Try it: Your task is to repeat exactly the lines below between the line holding "Next message (by thread" and the line holding "a $49,500,000 order dependent contract for", inclusive, and only those.

Data:
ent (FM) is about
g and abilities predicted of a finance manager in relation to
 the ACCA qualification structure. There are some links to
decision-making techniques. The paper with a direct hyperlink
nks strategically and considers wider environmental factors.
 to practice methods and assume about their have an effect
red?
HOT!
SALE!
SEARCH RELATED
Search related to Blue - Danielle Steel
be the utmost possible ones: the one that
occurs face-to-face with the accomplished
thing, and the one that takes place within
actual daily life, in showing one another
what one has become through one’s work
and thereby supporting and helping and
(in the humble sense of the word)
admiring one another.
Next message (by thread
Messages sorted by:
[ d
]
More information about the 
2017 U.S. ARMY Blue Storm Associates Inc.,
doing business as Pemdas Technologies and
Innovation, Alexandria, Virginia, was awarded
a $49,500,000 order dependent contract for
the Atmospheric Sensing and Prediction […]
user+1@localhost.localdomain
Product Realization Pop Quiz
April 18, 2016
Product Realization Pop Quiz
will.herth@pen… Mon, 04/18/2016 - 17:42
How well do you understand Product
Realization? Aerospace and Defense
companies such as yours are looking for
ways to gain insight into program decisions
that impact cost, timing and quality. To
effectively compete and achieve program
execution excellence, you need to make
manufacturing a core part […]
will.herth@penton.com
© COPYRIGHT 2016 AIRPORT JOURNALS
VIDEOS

Task response:
Next message (by thread
Messages sorted by:
[ d
]
More information about the 
2017 U.S. ARMY Blue Storm Associates Inc.,
doing business as Pemdas Technologies and
Innovation, Alexandria, Virginia, was awarded
a $49,500,000 order dependent contract for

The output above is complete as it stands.